Iron pyrite nanocrystals: synthesis and applications in lithium ion batteries

Abstract

Iron pyrite (FeS2) has been widely utilized as a commercial cathode material for lithium ion batteries (LIBs) for 30+ years, due to its high charge capacity, natural abundance, low cost, and non-toxicity. Industrialized versions include both non-rechargeable Li/FeS2 batteries at ambient temperatures of -40 - 60 °C and the rechargeable Li/FeS2 batteries at high-temperatures of 400 - 450 °C. However, FeS2 cathodes suffer from poor cyclability at room temperature due to multiple issues, including volume-fluctuation induced electrode pulverization, detrimental reactions between the electrolyte solution and the active materials, and the formation of soluble lithium polysulfides.
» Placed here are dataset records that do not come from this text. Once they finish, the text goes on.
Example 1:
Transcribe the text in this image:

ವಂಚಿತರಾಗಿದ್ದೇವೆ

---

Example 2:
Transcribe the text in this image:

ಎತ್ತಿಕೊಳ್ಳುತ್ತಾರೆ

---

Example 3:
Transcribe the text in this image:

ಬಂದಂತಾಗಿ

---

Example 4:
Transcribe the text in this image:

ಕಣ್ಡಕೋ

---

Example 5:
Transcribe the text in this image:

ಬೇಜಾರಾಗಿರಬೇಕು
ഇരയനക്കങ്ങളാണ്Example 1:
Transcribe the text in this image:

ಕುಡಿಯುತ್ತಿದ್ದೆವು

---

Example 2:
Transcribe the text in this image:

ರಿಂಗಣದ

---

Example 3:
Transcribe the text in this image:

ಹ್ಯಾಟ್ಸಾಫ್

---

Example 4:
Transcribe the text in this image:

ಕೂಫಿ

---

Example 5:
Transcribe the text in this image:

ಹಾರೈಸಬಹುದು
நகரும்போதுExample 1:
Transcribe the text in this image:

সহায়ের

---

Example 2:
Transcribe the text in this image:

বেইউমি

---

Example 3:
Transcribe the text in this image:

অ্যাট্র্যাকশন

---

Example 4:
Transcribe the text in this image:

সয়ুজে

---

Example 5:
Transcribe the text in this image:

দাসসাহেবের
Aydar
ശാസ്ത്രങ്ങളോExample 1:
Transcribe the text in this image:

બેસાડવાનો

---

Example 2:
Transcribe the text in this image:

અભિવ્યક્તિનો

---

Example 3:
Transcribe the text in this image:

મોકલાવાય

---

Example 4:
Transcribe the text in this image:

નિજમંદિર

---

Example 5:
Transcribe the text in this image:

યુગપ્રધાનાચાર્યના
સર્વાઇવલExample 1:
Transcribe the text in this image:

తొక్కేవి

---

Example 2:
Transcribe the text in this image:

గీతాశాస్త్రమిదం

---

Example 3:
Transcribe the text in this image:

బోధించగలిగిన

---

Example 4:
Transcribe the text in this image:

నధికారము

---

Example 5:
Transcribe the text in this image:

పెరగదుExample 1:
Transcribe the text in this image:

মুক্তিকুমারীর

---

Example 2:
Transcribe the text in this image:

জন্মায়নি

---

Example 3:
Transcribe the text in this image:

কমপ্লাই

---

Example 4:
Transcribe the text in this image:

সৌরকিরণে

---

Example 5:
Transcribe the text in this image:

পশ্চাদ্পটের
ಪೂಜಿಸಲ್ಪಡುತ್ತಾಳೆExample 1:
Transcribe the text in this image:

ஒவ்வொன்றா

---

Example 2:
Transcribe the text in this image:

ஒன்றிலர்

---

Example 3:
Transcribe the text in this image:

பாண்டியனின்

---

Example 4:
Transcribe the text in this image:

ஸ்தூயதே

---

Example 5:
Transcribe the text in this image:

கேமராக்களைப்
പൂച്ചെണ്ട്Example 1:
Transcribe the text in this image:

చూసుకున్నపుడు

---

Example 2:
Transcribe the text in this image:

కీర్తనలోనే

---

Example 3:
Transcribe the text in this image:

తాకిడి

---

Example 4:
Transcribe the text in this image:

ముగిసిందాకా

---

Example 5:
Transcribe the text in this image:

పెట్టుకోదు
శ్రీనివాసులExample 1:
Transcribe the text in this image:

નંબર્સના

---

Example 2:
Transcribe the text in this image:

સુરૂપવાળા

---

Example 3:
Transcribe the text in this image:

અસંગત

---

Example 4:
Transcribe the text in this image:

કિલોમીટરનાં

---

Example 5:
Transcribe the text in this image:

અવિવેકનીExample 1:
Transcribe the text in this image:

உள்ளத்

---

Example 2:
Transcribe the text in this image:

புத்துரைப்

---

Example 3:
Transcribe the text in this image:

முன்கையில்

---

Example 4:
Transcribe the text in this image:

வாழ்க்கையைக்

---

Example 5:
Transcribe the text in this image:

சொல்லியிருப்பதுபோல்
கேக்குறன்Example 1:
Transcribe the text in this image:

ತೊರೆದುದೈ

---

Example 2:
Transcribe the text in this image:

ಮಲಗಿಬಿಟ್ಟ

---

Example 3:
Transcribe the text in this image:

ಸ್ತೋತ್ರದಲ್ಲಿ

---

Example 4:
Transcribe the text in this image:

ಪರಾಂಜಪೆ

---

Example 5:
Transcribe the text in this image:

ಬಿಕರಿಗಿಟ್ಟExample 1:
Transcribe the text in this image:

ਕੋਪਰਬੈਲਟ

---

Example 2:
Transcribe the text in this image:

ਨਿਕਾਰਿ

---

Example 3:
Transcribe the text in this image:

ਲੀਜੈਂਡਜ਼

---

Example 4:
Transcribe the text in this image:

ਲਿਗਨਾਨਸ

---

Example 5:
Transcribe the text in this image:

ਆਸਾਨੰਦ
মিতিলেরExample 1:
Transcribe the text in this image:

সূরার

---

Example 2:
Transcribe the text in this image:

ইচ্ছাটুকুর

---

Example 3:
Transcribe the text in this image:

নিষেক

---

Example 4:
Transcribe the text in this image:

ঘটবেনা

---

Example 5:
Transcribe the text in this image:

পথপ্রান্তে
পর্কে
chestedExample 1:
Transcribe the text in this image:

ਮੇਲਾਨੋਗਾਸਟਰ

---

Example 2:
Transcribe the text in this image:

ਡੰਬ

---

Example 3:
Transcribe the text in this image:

One promising strategy to overcome these challenges is the encapsulation of synthetic FeS2 nanocrystals in a conductive, resilient carbon (RC) matrix. We have studied two approaches for producing the RC matrix, using glucose or polyacrylonitrile as the carbon source. The glucose-based FeS2@RC composite is fabricated through a hydrothermal treatment followed by a pyrolysis treatment. The polyacrylonitrile-based FeS2@RC composite is produced by directly pyrolyzing the FeS2/polyacrylonitrile slurry. The FeS2@RC electrodes showed superior cyclability compared with the FeS2 electrodes, due to the enhanced capability to accommodate the volume fluctuation. Moreover, to achieve conformal encapsulation and prevent particle aggregation, monodisperse, colloidal iron pyrite nanocrystals (or FeS2 NC inks, 5.5 ± 0.3 nm) have been synthesized via a facile, air-compatible method. Inks are desirable for large scale manufacturing processes such as roll-to-roll deposition or ink-jet printing. The synthesis combines a solvothermal pre-synthesis and a digestive ripening post-process. Density Functional Theory computations on the precursor suggest an acid mediated degradation mechanism for the formation of FeS2 nanocrystals.